──────── Given information ────────

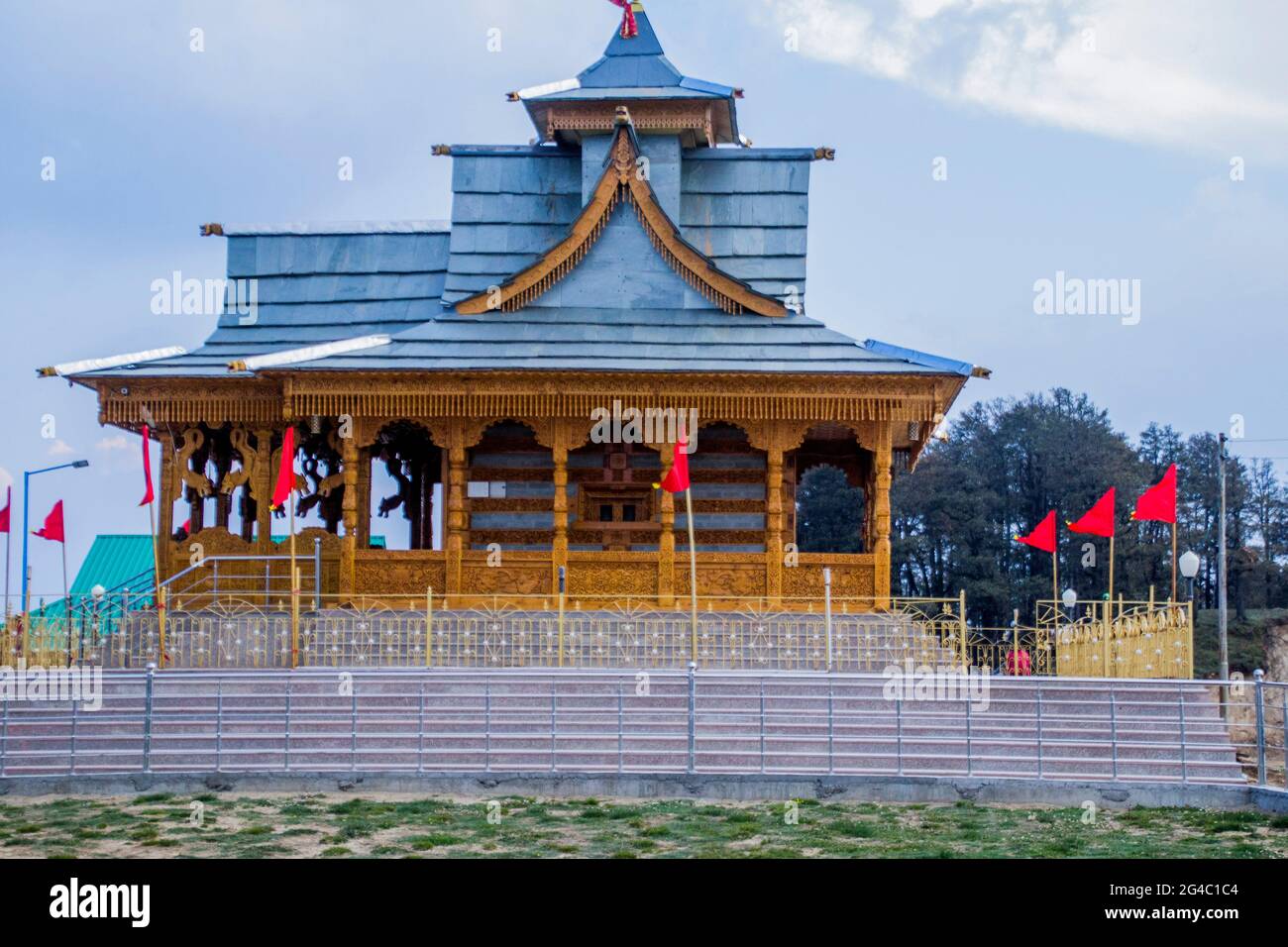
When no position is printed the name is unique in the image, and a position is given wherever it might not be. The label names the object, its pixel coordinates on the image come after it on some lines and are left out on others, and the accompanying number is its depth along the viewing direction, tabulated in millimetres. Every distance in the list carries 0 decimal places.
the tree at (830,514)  69500
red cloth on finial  34688
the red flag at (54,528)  27094
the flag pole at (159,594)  24172
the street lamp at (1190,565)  25859
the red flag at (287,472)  26688
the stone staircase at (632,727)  20109
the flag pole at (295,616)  24219
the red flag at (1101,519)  28422
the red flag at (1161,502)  28094
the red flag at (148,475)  26938
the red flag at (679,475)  26047
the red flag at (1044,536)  30281
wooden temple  28641
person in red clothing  26938
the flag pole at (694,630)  23588
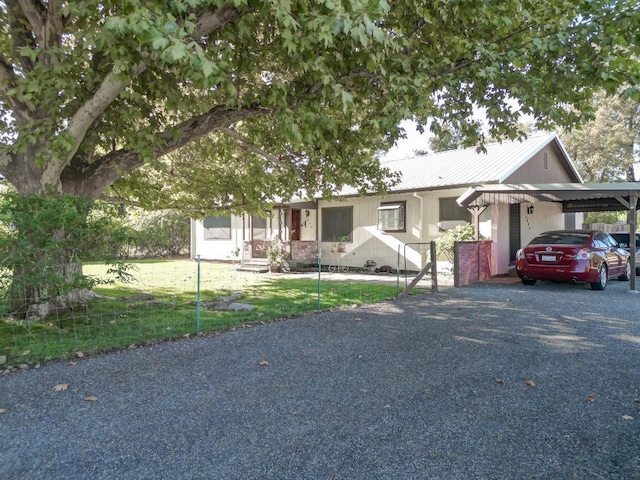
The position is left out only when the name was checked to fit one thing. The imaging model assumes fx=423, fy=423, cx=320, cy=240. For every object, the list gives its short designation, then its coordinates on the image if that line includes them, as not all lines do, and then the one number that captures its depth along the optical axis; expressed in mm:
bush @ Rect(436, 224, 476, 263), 12633
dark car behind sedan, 13751
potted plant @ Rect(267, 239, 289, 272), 16000
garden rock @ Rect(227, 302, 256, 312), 7895
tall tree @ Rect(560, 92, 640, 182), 28022
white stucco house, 13898
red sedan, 10367
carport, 10275
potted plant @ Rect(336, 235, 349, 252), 16859
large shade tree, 4570
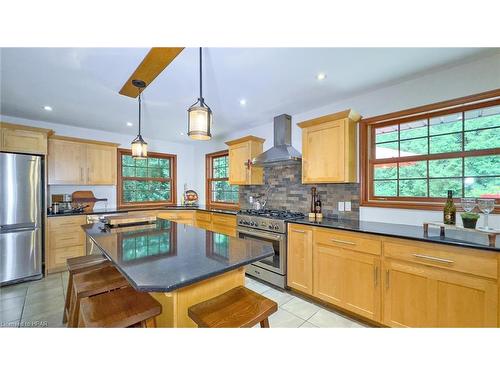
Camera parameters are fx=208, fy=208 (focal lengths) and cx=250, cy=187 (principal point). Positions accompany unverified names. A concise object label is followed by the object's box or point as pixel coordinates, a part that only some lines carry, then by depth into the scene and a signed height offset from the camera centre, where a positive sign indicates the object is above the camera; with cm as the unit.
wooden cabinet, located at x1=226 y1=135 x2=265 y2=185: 360 +46
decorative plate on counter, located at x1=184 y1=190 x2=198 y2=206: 490 -28
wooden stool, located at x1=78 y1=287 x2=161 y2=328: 99 -64
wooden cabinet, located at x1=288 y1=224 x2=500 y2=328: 142 -78
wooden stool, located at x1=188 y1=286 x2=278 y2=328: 100 -64
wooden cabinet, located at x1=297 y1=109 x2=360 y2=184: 246 +48
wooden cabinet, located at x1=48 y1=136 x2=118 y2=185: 340 +43
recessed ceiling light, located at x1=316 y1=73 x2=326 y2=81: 208 +113
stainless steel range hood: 293 +57
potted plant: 158 -25
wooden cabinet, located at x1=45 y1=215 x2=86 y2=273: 316 -86
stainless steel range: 263 -66
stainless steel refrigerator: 273 -43
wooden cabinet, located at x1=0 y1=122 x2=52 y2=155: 284 +68
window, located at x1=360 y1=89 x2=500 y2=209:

────────

All lines above between those holding "wooden cabinet, located at x1=48" and "stainless steel range: 263 -66", inclusive, must be set down unchanged, and no other line may be included.

Written reply -
wooden cabinet, located at x1=48 y1=136 x2=118 y2=185: 340 +43
recessed ceiling light, located at x1=316 y1=73 x2=326 y2=81: 208 +113
stainless steel range hood: 293 +57
potted plant: 158 -25
wooden cabinet, located at x1=45 y1=215 x2=86 y2=273: 316 -86
stainless steel range: 263 -66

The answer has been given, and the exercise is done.